*** Opening of PAGE EXCERPT ***

# Do you package your tees in little plastic bags?



## Alicia (Jul 10, 2006)

Hi Everyone,

I have a website only and would like to look professional and place my tees into a little clear, plastic bag. 

Where do you buy these bags -- any ideas?

Thanks,

Alicia


----------



## Rodney (Nov 3, 2004)

Hi Alicia, you can buy those bags at uline.com

Also, check out this thread:
http://www.t-shirtforums.com/showthread.php?t=3590&highlight=plastic


----------



## kaye (Aug 7, 2006)

Hey Alicia, It would be a great idea if you also had your logo stamped on the bag or your logo on a sticker that sealed the bag shut!

Just an idea for you, Kaye


----------



## Alicia (Jul 10, 2006)

Thanks!! Great, great ideas! Love the logo idea -- hadn't even thought about it.

Do you stamp it? Or have a sticker made? Do you have a place you could recommend?

Alicia


----------



## Annushka (Jul 26, 2006)

Hi Alicia,

just Google or Yahoo search keywords like "custom packaging". You should come up with tons of companies. 
uline.com that Rodney mentioned is a really good. One of my previous employers used to use them for her handmade soaps. She was always happy.


----------

*** Close of PAGE EXCERPT ***
*** Opening of EXERCISE DATA ***

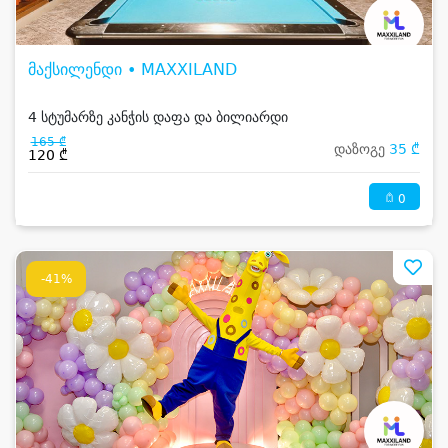
მაქსილენდი • MAXXILAND
4 სტუმარზე კანჭის დაფა და ბილიარდი
165 ₾
დაზოგე
35 ₾
120 ₾
0
-41%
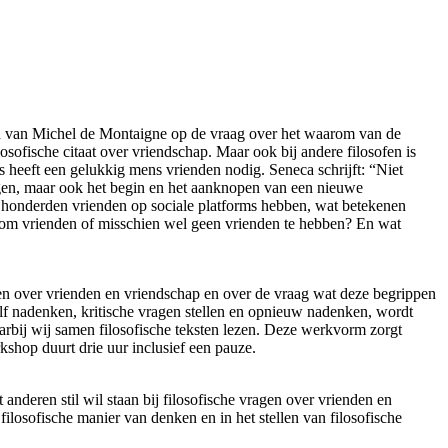
d van Michel de Montaigne op de vraag over het waarom van de
losofische citaat over vriendschap. Maar ook bij andere filosofen is
s heeft een gelukkig mens vrienden nodig. Seneca schrijft: “Niet
egen, maar ook het begin en het aanknopen van een nieuwe
s honderden vrienden op sociale platforms hebben, wat betekenen
 om vrienden of misschien wel geen vrienden te hebben? En wat
ren over vrienden en vriendschap en over de vraag wat deze begrippen
lf nadenken, kritische vragen stellen en opnieuw nadenken, wordt
aarbij wij samen filosofische teksten lezen. Deze werkvorm zorgt
kshop duurt drie uur inclusief een pauze.
nderen stil wil staan bij filosofische vragen over vrienden en
ilosofische manier van denken en in het stellen van filosofische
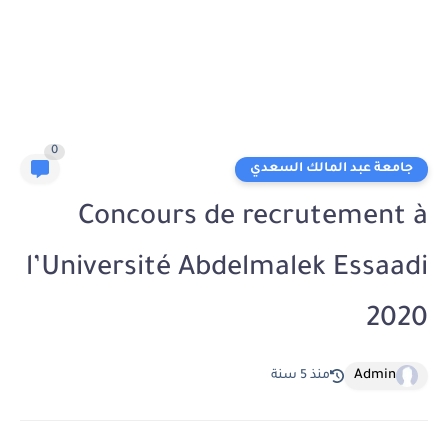
0
جامعة عبد المالك السعدي
Concours de recrutement à
l’Université Abdelmalek Essaadi
2020
Admin
منذ 5 سنة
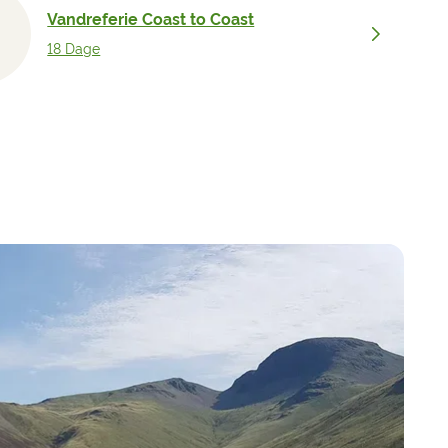
Vandreferie Coast to Coast
18 Dage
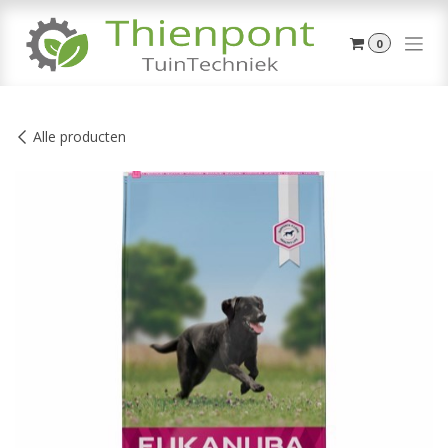
Overslaan naar inhoud
0
Alle producten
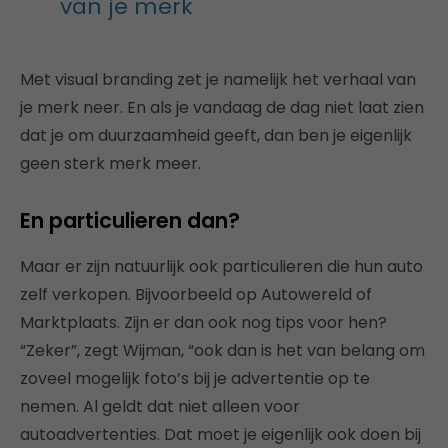
van je merk
Met visual branding zet je namelijk het verhaal van
je merk neer. En als je vandaag de dag niet laat zien
dat je om duurzaamheid geeft, dan ben je eigenlijk
geen sterk merk meer.
En particulieren dan?
Maar er zijn natuurlijk ook particulieren die hun auto
zelf verkopen. Bijvoorbeeld op Autowereld of
Marktplaats. Zijn er dan ook nog tips voor hen?
“Zeker”, zegt Wijman, “ook dan is het van belang om
zoveel mogelijk foto’s bij je advertentie op te
nemen. Al geldt dat niet alleen voor
autoadvertenties. Dat moet je eigenlijk ook doen bij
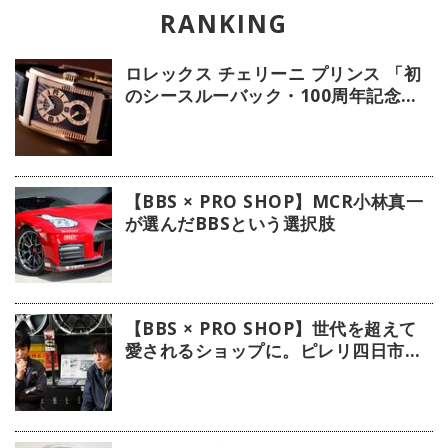
ロレックス チェリーニ プリンス 「初
のシースルーバック・100周年記念モ
デル」【今週の逸本 Vol.239】
【BBS × PRO SHOP】MCR小林真一
が選んだBBSという選択肢
【BBS × PRO SHOP】世代を超えて
愛されるショップに。ピレリ四日市タ
イヤに注目！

*** Close of EXERCISE DATA ***

### EXERCISE GOAL
In the thread on packaging tees, which website does Rodney say sells the plastic bags? Answer from the thread on packaging tees alone.

### THE COMPLETED TASK
uline.com